Will the EU, the U.S. and Japan, who always claim to be the champions of open and fair trade and to be greatly concerned about alleviating poverty in the developing countries, allow the interests of their small numbers of farmers to hijack the whole Doha trade round?

This is a tragedy that could well happen if no significant progress is made in Cancun regarding the modalities with which the rich countries are to reduce their farm subsidies and supports.

The developing countries want to see technical details set out in binding framework agreements on how the rich countries will phase out their farm subsidies, to which agricultural produce this will apply, and over what time frame.

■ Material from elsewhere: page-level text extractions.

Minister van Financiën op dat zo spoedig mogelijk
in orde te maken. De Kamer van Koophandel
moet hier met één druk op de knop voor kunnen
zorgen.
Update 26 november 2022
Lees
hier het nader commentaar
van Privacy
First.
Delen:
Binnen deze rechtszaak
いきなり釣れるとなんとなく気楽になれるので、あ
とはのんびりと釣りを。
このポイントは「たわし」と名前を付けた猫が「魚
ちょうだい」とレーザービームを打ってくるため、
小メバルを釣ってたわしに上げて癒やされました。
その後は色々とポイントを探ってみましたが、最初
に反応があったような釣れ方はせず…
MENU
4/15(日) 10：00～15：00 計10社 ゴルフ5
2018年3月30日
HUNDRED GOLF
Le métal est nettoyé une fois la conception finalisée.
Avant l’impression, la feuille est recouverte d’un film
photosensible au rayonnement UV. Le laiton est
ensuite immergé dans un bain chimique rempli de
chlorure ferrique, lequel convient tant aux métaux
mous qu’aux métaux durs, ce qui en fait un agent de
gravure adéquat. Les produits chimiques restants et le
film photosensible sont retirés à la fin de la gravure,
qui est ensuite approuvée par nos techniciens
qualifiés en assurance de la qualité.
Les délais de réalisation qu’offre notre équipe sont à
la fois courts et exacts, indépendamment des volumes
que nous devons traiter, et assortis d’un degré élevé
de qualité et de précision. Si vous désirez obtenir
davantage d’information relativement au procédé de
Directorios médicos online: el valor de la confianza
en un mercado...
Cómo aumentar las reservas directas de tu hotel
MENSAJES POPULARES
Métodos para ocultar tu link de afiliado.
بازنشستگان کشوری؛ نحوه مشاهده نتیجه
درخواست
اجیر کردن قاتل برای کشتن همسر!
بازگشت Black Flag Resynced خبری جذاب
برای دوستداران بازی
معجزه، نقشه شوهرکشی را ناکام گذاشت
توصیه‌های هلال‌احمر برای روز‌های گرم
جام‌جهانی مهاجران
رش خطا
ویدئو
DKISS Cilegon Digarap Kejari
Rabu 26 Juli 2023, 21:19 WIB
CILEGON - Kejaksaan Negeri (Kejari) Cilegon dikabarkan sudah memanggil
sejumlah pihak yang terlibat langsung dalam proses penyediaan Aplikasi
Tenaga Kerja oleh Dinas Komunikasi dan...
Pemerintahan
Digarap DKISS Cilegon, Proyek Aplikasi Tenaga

Anything less than this might stall most of the agenda of the Doha trade round as the developing countries will refuse to make any compromises on commitments in other areas that have long been demanded by the developed countries.

It is encouraging to note that the WTO approved two weeks ago a plan brokered by the U.S. and four other developing nations that would grant poor countries relief from patent restrictions and allow them to import cheaper medicines to combat diseases like AIDS, malaria and tuberculosis.

If approved by all developed countries, the deal on drugs would enable WTO trade negotiators in Cancun to focus attention on agricultural trade, special and differential provisions for developing countries, and other issues related to non-farm products, services, textiles and clothing, investment and competition, trade-related aspects of intellectual property rights, trade facilitation measures and government procurement.

Whether the promise of the Doha Development Agenda can be realized will in the final analysis depend on the extent to which the disparate members of the WTO -- developed, middle-income and least-developed countries -- will be willing to reconcile their interests to allow the economic globalization process to move on.

Whatever the final outcome might be, it should provide a balance between further liberalizing of trade and providing some policy space to the disparate WTO members to accommodate their inherent political constraints.